Dilma não tem projeto político além de "lutar por inocência"

Eduardo Davis.

Brasília, 2 set (EFE).- A ex-presidente Dilma Rousseff afirmou nesta sexta-feira que continuará "lutando" na justiça, denunciando o "golpe parlamentar" que diz ter sofrido e admitiu que, por enquanto, não tem "um projeto político".

Ao lado de seu advogado, José Eduardo Cardozo, Dilma declarou a correspondentes estrangeiros que pretende "recorrer em todas as instâncias" contra seu impeachment a fim de mostrar sua inocência, e explicou que os próximos passos serão dados no Supremo Tribunal Federal (STF), ao qual já apresentou uma apelação nesta quinta-feira.

Essa primeira ação exige a anulação da votação no Senado que levou a sua cassação, pelo menos até que o próprio tribunal se pronuncie sobre os princípios legais que definiram a sentença.

Dilma foi condenada por infringir a Lei de Responsabilidade Fiscal por ter editado três decretos de créditos suplementares sem autorização do Congresso e pelas chamadas "pedaladas fiscais" ao atrasar pagamentos ao Banco do Brasil por subsídios agrícolas a produtores referentes ao Plano Safra.

Por sua vez, Cardozo afirmou que os dois novos recursos alegam que, segundo sua opinião, "não foi respeitado o direito ao devido processo" no Senado, constituído em tribunal, e no que classificou como "ausência de justa causa".

No primeiro caso, ele citou como exemplo de violações ao direito do devido processo o fato de que "vários senadores declararam sua intenção de condenar, inclusive antes da fase de produção de provas", o que vai contra "todas as normas jurídicas".

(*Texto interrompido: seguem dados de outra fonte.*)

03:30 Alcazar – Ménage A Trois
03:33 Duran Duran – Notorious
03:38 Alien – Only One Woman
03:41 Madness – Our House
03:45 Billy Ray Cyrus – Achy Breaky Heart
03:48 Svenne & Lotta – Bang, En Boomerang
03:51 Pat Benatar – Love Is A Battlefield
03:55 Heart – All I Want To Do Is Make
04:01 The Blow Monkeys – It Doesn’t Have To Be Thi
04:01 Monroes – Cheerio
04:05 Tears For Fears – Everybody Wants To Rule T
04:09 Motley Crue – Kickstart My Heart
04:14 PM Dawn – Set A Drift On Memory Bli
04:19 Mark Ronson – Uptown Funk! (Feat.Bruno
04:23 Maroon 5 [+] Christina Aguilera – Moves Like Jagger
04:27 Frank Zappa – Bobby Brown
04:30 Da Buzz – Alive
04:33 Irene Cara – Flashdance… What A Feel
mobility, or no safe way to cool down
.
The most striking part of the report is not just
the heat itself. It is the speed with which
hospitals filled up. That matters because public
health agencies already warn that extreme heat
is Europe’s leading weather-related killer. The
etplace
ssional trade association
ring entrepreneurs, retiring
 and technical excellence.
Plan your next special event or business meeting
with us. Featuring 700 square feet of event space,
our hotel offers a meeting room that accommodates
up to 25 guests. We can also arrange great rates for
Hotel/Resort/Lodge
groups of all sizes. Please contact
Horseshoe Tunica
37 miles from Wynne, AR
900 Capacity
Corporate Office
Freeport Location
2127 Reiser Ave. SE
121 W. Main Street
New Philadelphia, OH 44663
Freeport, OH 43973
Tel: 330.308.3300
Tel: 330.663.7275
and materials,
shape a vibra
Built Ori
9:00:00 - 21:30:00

Sobre as supostas irregularidades fiscais que justificaram a acusação, Cardozo reiterou que "são só um pretexto" e não configuram os "orçamentos jurídicos" que a Constituição e as leis contemplam para destituir um líder.

Dilma também disse que lutará para conservar seus direitos políticos, que apesar de terem sido mantidos pelo Senado, o foram em uma votação separada da que sentenciou sua cassação e que agora foi alvo de apelação de partidos da base do novo presidente, Michel Temer.

Cardozo antecipou que contestará a ação apresentada no STF pelos partidos que apoiam Temer e até se valeu de uma certa ironia para explicar sua tese.

O advogado citou um artigo escrito há alguns anos por quem chamou de "o ilustre constitucionalista Michel Temer", no qual o agora presidente diz que a pena de impeachment de um governante não necessariamente significa a perda de seus direitos.

Sobre seu futuro imediato, Dilma admitiu que não tem "nenhum projeto muito claro, nem elaborado", mas esclareceu que "não existe só a política partidária".

Segundo a ex-presidente, "fazer política é pensar nos outros, é a disposição de contribuir no lado pessoal para que o Brasil seja um país mais justo, mais democrático".

Ainda sem um projeto definido, Dilma insistiu que não cessará em seu "luta" para "evitar que os brasileiros percam direitos sociais conquistados" nos últimos anos e para "recuperar a qualidade" da democracia brasileira.

"A democracia foi julgada comigo", declarou a ex-presidente, que no entanto disse que a ordem democrática "pode ser reconstruída".

Dilma também agradeceu a "solidariedade" que recebeu de alguns governos latino-americanos, entre os quais citou os de Bolívia, Equador e Venezuela, que manifestaram "condenação" ao que chamaram de "golpe" e convocaram para consultas seus embaixadores no Brasil.

Ela também afirmou "entender" que outros países, como o Chile, não tenham sido mais enérgicos ou tenham reconhecido o governo de Temer, que ela classifica de "ilegítimo" e "usurpador".

"A solidariedade tem diversas graduações e as entendo, pois às vezes inclusive dependem das situações internas em cada país", disse.